CFO: Companies seek low risk and flexibility

Companies are re-engineering their property needs to meet new strategies. From CFO August 2003.

The one thing property tenants want from their landlords is flexibility. And landlords are starting to tailor property to meet the rapidly changing business strategies of companies.

Despite the drive to cut property costs, tenants are willing to pay a premium for the right office space. Jonathan Johnstone, director, Bovis Lend Lease, says tenants have been asking for flexibility in their buildings.

“They understand that if they wanted to drop off half of a shed because they no longer needed it, or hand back two floors in an

office building where they occupy four, it is not always very attractive from the landlord’s point of view.”

The advent of property trusts with a portfolio of leases has helped make the market more flexible. For instance, Macquarie Goodman has been able to take a partnership approach, thanks to its $2.8 billion of property under lease. The company takes a portfolio approach to its leases and is able to set renewals to ensure they don’t all come up at once, allowing flexibility with tenants.

Andrew Young, logistics group manager at the consultancy Sinclair Knight Merz, also sees the increasing demand for shorter leases, as many businesses working to five-year plans want to minimise their risks. He says: “[Companies] will commit to leases that will allow them to move premises at times that match business activity.”

As Johnstone says: “This is all about risk and managing risk, both from a landlord and a tenant point of view. In an ideal world, you want a good working relationship with your tenants. You want to hang on to them, then ideally you want to give them flexibility.

“The thing about property is that it isn’t a very flexible beast. You can’t just turn it on and off easily.”

Johnston believes property doesn’t – or shouldn’t – drive business strategy. “It needs to support business strategy, in the same way that you should have human resources,

financial and marketing.

“Property is very important to supporting it [strategy], but should never be a key driver to business strategy.”

Whatever the business strategy, the most important thing for a property is its location.

As David van Aanholt, chief operating officer of property trust Macquarie Goodman, says: “We tend to buy properties on a locational basis first, then in terms of existing improvements – the bricks and mortar – and then in terms of the lease covenant in place.

“Supply and demand and good location is what really drives your real estate investment.

“Seemingly good [lease] covenants can go bust. You really shouldn’t be buying the lease covenant. You should be buying the location, because if your tenant goes bust it is the

location that will drive it for you.”

Most industrial and commercial premises are built with a precommitment from a

tenant, which minimises the risks faced by the landlord, who can now offer flexible, shorter leases. This has led to the growth of business parks orbiting Australia’s main cities.

In Sydney, government investment in new road networks is opening up the region’s

demographic heartland. It is helping fuel the rapid growth of business parks as locations.

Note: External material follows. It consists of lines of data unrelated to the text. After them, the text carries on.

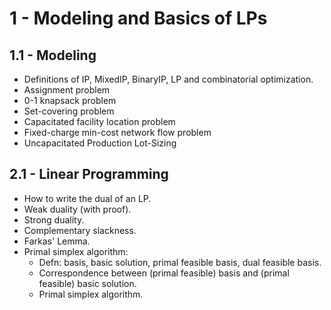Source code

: # 1 - Modeling and Basics of LPs

## 1.1 - Modeling

* Definitions of IP, MixedIP, BinaryIP, LP and combinatorial optimization.
* Assignment problem
* 0-1 knapsack problem
* Set-covering problem
* Capacitated facility location problem
* Fixed-charge min-cost network flow problem
* Uncapacitated Production Lot-Sizing

## 2.1 - Linear Programming

* How to write the dual of an LP.
* Weak duality (with proof).
* Strong duality.
* Complementary slackness.
* Farkas' Lemma.
* Primal simplex algorithm:
    * Defn: basis, basic solution, primal feasible basis, dual feasible basis.
    * Correspondence between (primal feasible) basis and (primal feasible) basic solution.
    * Primal simplex algorithm.

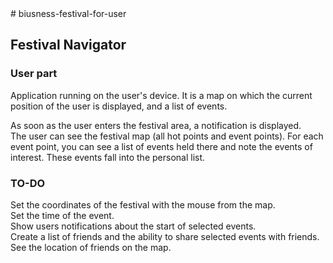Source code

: <html>
<head>
<meta http-equiv=Content-Type content="text/html; charset=windows-1251">
</head>

<div>
# biusness-festival-for-user
<p>
<h2>Festival Navigator</h2>
</p>
<h3>User part</h3>

<p>Application running on the user's device. It is a map on which the current position of the
user is displayed, and a list of events.

As soon as the user enters the festival area, a notification is displayed.<br>
The user can see the festival map (all hot points and event points). 
For each event point, you can see a list of events held there and note the events of interest. 
These events fall into the personal list.
</p>

<h3>TO-DO</h3>

<p>Set the coordinates of the festival with the mouse from the map.<br>
Set the time of the event.<br>
Show users notifications about the start of selected events.<br>
Create a list of friends and the ability to share selected events with friends. 
See the location of friends on the map.
</p>

</div>

</body>

</html>
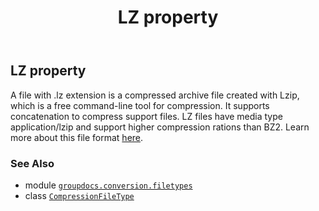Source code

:﻿---
title: LZ property
second_title: GroupDocs.Conversion for Python via .NET API References
description: 
type: docs
weight: 140
url: /python-net/groupdocs.conversion.filetypes/compressionfiletype/lz/
is_root: false
---

## LZ property


A file with .lz extension is a compressed archive file created with Lzip, which is a free command-line tool for compression. It supports concatenation to compress support files. LZ files have media type application/lzip and support higher compression rations than BZ2.
Learn more about this file format [here](https://docs.fileformat.com/compression/bz2/).

### See Also
* module [`groupdocs.conversion.filetypes`](../../)
* class [`CompressionFileType`](/conversion/python-net/groupdocs.conversion.filetypes/compressionfiletype)
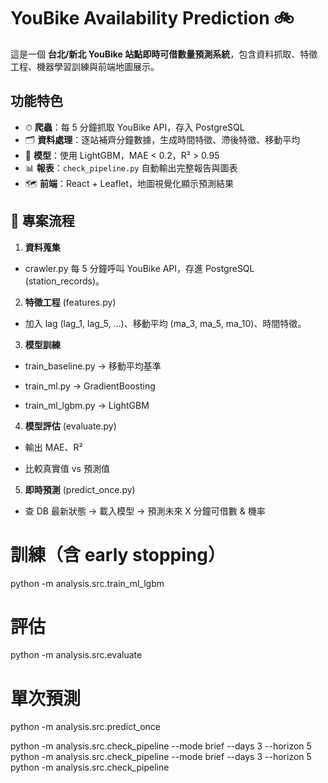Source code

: # YouBike Availability Prediction 🚲

這是一個 **台北/新北 YouBike 站點即時可借數量預測系統**，包含資料抓取、特徵工程、機器學習訓練與前端地圖展示。

## 功能特色
- ⏱ **爬蟲**：每 5 分鐘抓取 YouBike API，存入 PostgreSQL
- 🗂 **資料處理**：逐站補齊分鐘數據，生成時間特徵、滯後特徵、移動平均
- 🤖 **模型**：使用 LightGBM，MAE < 0.2，R² > 0.95
- 📊 **報表**：`check_pipeline.py` 自動輸出完整報告與圖表
- 🗺 **前端**：React + Leaflet，地圖視覺化顯示預測結果




## 🔄 專案流程

1. **資料蒐集**

  - crawler.py 每 5 分鐘呼叫 YouBike API，存進 PostgreSQL (station\_records)。

2. **特徵工程** (features.py)

  - 加入 lag (lag\_1, lag\_5, ...)、移動平均 (ma\_3, ma\_5, ma\_10)、時間特徵。

3. **模型訓練**

  - train\_baseline.py → 移動平均基準

  - train\_ml.py → GradientBoosting

  - train\_ml\_lgbm.py → LightGBM

4. **模型評估** (evaluate.py)

  - 輸出 MAE、R²

  - 比較真實值 vs 預測值

5. **即時預測** (predict\_once.py)

  - 查 DB 最新狀態 → 載入模型 → 預測未來 X 分鐘可借數 & 機率


# 訓練（含 early stopping）
python -m analysis.src.train_ml_lgbm

# 評估
python -m analysis.src.evaluate

# 單次預測
python -m analysis.src.predict_once

python -m analysis.src.check_pipeline --mode brief --days 3 --horizon 5
python -m analysis.src.check_pipeline --mode brief --days 3 --horizon 5
python -m analysis.src.check_pipeline




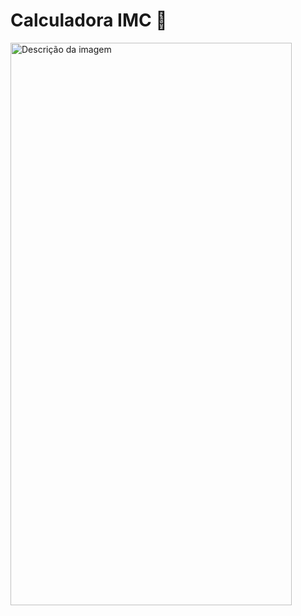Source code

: # Calculadora IMC 🧮

<img src="https://github.com/Lucaasshq/calculadora_imc_flutter/assets/120293165/78e01fb3-b9b0-47f2-a9dd-f4ea5c4f8034" alt="Descrição da imagem" width="450" height="900">
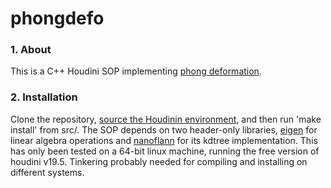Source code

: # phongdefo

### 1. About

This is a C++ Houdini SOP implementing [phong deformation](https://graphics.pixar.com/library/PhongDefo/paper.pdf).

### 2. Installation

Clone the repository, [source the Houdinin environment](https://www.sidefx.com/docs/hdk/_h_d_k__intro__compiling.html), and then run 'make install' from src/. The SOP depends on two header-only libraries, [eigen](https://gitlab.com/libeigen/eigen) for linear algebra operations and [nanoflann](https://github.com/jlblancoc/nanoflann) for its kdtree implementation. This has only been tested on a 64-bit linux machine, running the free version of houdini v19.5. Tinkering probably needed for compiling and installing on different systems.
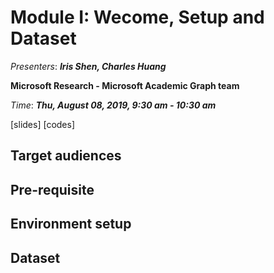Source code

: # Module I: Wecome, Setup and Dataset

_Presenters_: _**Iris Shen, Charles Huang**_

**Microsoft Research - Microsoft Academic Graph team**

_Time_: _**Thu, August 08, 2019, 9:30 am - 10:30 am**_

[slides] [codes]

## Target audiences

## Pre-requisite 

## Environment setup

## Dataset
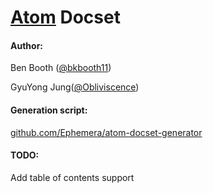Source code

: [Atom][3] Docset
================


#### Author:

Ben Booth ([@bkbooth11][1])

GyuYong Jung([@Obliviscence][2])


#### Generation script:

[github.com/Ephemera/atom-docset-generator][4]


#### TODO:

Add table of contents support


[1]: https://twitter.com/bkbooth11
[2]: https://twitter.com/Obliviscence
[3]: https://atom.io/
[4]: https://github.com/Ephemera/atom-docset-generator
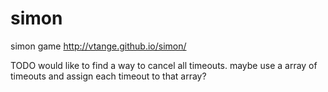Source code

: # simon
simon game http://vtange.github.io/simon/

TODO
would like to find a way to cancel all timeouts. maybe use a array of timeouts and assign each timeout to that array?
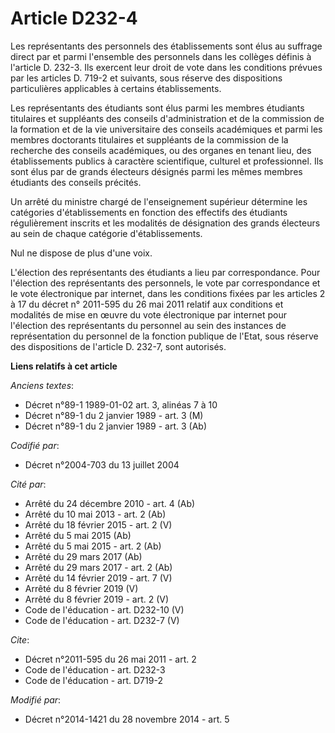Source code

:# Article D232-4

Les représentants des personnels des établissements sont élus au suffrage direct par et parmi l'ensemble des personnels dans
les collèges définis à l'article D. 232-3. Ils exercent leur droit de vote dans les conditions prévues par les articles D.
719-2 et suivants, sous réserve des dispositions particulières applicables à certains établissements. 

Les représentants des étudiants sont élus parmi les membres étudiants titulaires et suppléants des conseils d'administration
et de la commission de la formation et de la vie universitaire des conseils académiques et parmi les membres doctorants
titulaires et suppléants de la commission de la recherche des conseils académiques, ou des organes en tenant lieu, des
établissements publics à caractère scientifique, culturel et professionnel. Ils sont élus par de grands électeurs désignés
parmi les mêmes membres étudiants des conseils précités. 

Un arrêté du ministre chargé de l'enseignement supérieur détermine les catégories d'établissements en fonction des effectifs
des étudiants régulièrement inscrits et les modalités de désignation des grands électeurs au sein de chaque catégorie
d'établissements. 

Nul ne dispose de plus d'une voix. 

L'élection des représentants des étudiants a lieu par correspondance. Pour l'élection des représentants des personnels, le
vote par correspondance et le vote électronique par internet, dans les conditions fixées par les articles 2 à 17 du décret n°
2011-595 du 26 mai 2011 relatif aux conditions et modalités de mise en œuvre du vote électronique par internet pour
l'élection des représentants du personnel au sein des instances de représentation du personnel de la fonction publique de
l'Etat, sous réserve des dispositions de l'article D. 232-7, sont autorisés.

**Liens relatifs à cet article**

_Anciens textes_:

  - Décret n°89-1 1989-01-02 art. 3, alinéas 7 à 10
  - Décret n°89-1 du 2 janvier 1989 - art. 3 (M)
  - Décret n°89-1 du 2 janvier 1989 - art. 3 (Ab)

_Codifié par_:

  - Décret n°2004-703 du 13 juillet 2004

_Cité par_:

  - Arrêté du 24 décembre 2010 - art. 4 (Ab)
  - Arrêté du 10 mai 2013 - art. 2 (Ab)
  - Arrêté du 18 février 2015 - art. 2 (V)
  - Arrêté du 5 mai 2015 (Ab)
  - Arrêté du 5 mai 2015 - art. 2 (Ab)
  - Arrêté du 29 mars 2017 (Ab)
  - Arrêté du 29 mars 2017 - art. 2 (Ab)
  - Arrêté du 14 février 2019 - art. 7 (V)
  - Arrêté du 8 février 2019 (V)
  - Arrêté du 8 février 2019 - art. 2 (V)
  - Code de l'éducation - art. D232-10 (V)
  - Code de l'éducation - art. D232-7 (V)

_Cite_:

  - Décret n°2011-595 du 26 mai 2011 - art. 2
  - Code de l'éducation - art. D232-3
  - Code de l'éducation - art. D719-2

_Modifié par_:

  - Décret n°2014-1421 du 28 novembre 2014 - art. 5

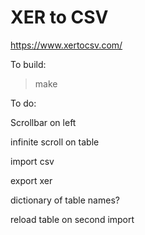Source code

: # XER to CSV

https://www.xertocsv.com/

To build:

>make

To do:

Scrollbar on left

infinite scroll on table

import csv

export xer

dictionary of table names?

reload table on second import
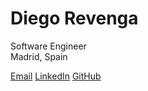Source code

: # Diego Revenga

Software Engineer  
Madrid, Spain

[Email](mailto:diegorevengagonzalez@gmail.com)
[LinkedIn](https://www.linkedin.com/in/diegorevenga/)
[GitHub](https://github.com/DiegoRevenga/)
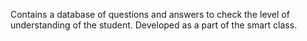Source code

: Contains a database of questions and answers to check the level of understanding of the student. Developed as a part of the smart class.
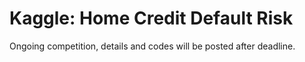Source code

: # Kaggle: Home Credit Default Risk
Ongoing competition, details and codes will be posted after deadline.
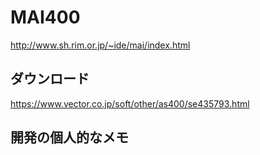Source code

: # MAI400
http://www.sh.rim.or.jp/~ide/mai/index.html
## ダウンロード
https://www.vector.co.jp/soft/other/as400/se435793.html

## 開発の個人的なメモ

Such was the case for Fuji Xerox, which in September will move its documents and supplies division to a new facility at the Campus Business Park in Homebush, owned by

Macquarie Goodman.

Michael Wilson, national supplier manager of Fuji Xerox, is responsible for the company’s property in Australia, covering 22 leases and 60,000 square metres of floor space. Its main bases are in Sydney and Melbourne.

There are several reasons for the move to Homebush, Wilson says. “Partly, it is a result of more business west of Sydney, but it’s also looking towards getting more business out west in future. So it’s basically saying, ‘Let’s be in the demographic or near the demographic heart of Sydney, and be right where all the transport routes are so we can easily access our customers throughout Sydney’.”

At Homebush, the company has access to Sydney’s new roads that open up the whole of Sydney’s customer base. As Wilson says: “You tend to do business where you are.

If you’re in the eastern suburbs, you do business there; if you’re in the heart of

Sydney, you have a broader perspective.”

Fuji Xerox is typical of many companies that are looking to become physically closer to their customers and suppliers and other stakeholder groups. At the same time, it has a sharp eye on business costs. “We are always looking at opportunities and testing the marketplace,” Wilson says. “Every time a lease comes up we will have a look at what that lease has got. We judge it on its merits.

“We look all the time to see if we are optimising our facilities from a cost point

of view, but the quality of facilities is also important to us.”

Sinclair Knight Merz’s Andrew Young says companies are looking to be both lean and agile in their supply chains.

“Decisions in this area often have a profound effect on property acquisition and location decisions. Organisations today face turbulent markets with short product life cycles and volatile demand,” he says.

Most organisations want large, centralised facilities, typically in Sydney or Melbourne, with good access to ports and major arterial rail and road links, he says. The location of the property is important in, for example, being able to guarantee next-day delivery for orders from adjoining states. Another driver for property requirements has been falling inventory levels. According to Young, companies that master their relationships with customers and suppliers are re-engineering their space requirements. They are moving away from storage facilities towards facilities designed for the rapid turnaround of product.